You Need to Keep a Tax Diary
Just because you keep receipts, don’t think you don’t need this. This will answer all the questions the IRS might have about entertainment, travel, and other expenses. If audited, this will shift the burden of proof of you doing something wrong to the IRS. A decent tax organizer may cost more than $100.
You Need to Hire a Tax Professional to Help You Plan to Pay Less In Taxes
Don’t make the mistake of thinking you can do it yourself. Don’t think using tax software is good enough. If you are audited, don’t think a representative of the software company will be your advocate before the IRS.
Don’t Borrow From Employee Withholding. You Will Pay, if You Do.
If you’re short on cash, borrowing from the trust fund used for Social Security and employee withholding is tempting, because you may think it’s your money. It isn’t. If you do this, you can face huge financial penalties.
Plan By Compensating Yourself Properly
As a small business owner, you may think you can pay yourself whatever you like. Suppose you double or triple your salary one year. The problem is, if you’re paying yourself $150,000 annually, and you double that after a good year to $300,000, the IRS could disallow that as unreasonable compensation. That could make your small business be taxed at the corporate level, with money distributed as a dividend. To make matters worse, you will owe taxes on the dividend.
Make Sure You Plan to Save By Claiming Every Legal Deduction
You may wrongly think some things are not deductible, even if they are. This is why it is good to use the services of a tax professional. For example, suppose you discuss business with friends at a movie, dinner, or football game. That is deductible. Did you have a suit cleaned for a business conference? That is also deductible, if you were away overnight. Just be sure you document everything in your tax diary.
Don’t Designate Everyone Who Works For You as an Independent Contractor
It is tempting to do this, because independent contractors are cheaper than employees. If you label someone an independent contractor, treat him that way. Independent contractors usually make their own hours and work where and when they want. None of those things are true for employees.
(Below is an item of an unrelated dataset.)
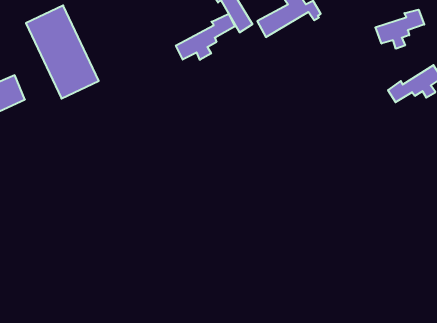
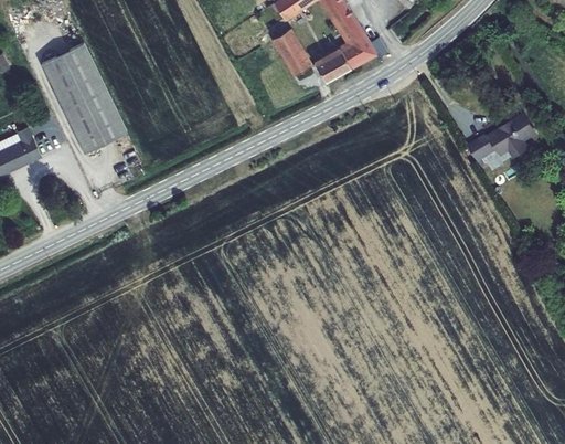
building: [375,10,424,49] -> none
building: [176,14,235,60] -> none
Wrongly calling someone an independent contractor can make your business subject to penalties for not withholding Social Security taxes, as well as for more than 40% of workers compensation for a specified time period.
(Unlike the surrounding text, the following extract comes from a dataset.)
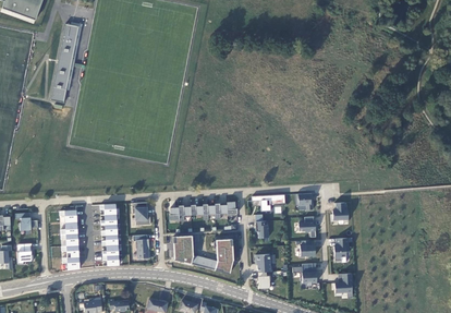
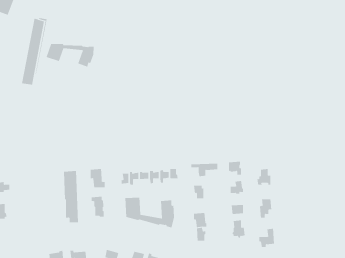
building: none -> [46,43,94,67]
building: [60,210,78,269] -> none

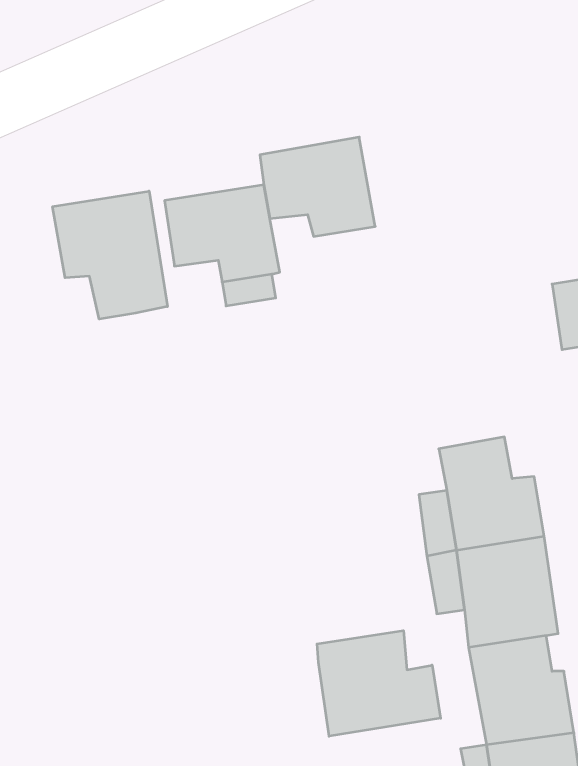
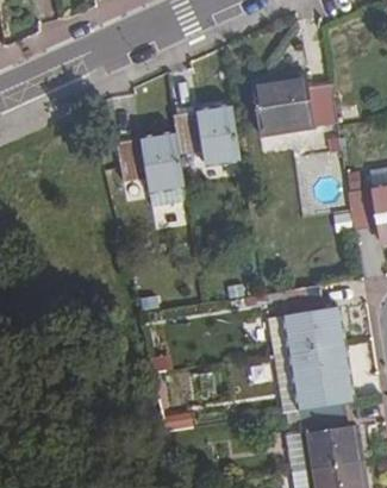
building: none -> [252,76,338,137]
building: [53,191,167,319] -> none
building: [317,631,441,736] -> none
Make Sure the IRS Considers You a Business, not Someone Participating in a Hobby
Imagine you started selling something online, and your “business” consistently loses money. The IRS may consider what you are doing a hobby, not running a business. You won’t be allowed the same deductions.
Plan By Choosing the Right Business Structure
It’s easy to pay more in taxes by choosing the wrong business structure, if you haven’t planned by contacting a tax professional. One common mistake is filing as a C Corporation, which means double taxation for the company. The profit is taxed. When distributed to shareholders as dividends, it is taxed a second time. There are other mistakes small business owners commonly make, which can cost them a lot of money.
Make Sure You Pay On Time
The IRS will typically usually add a penalty of 0.5 to 1 percent per month to an income tax bill, if it’s not paid on time.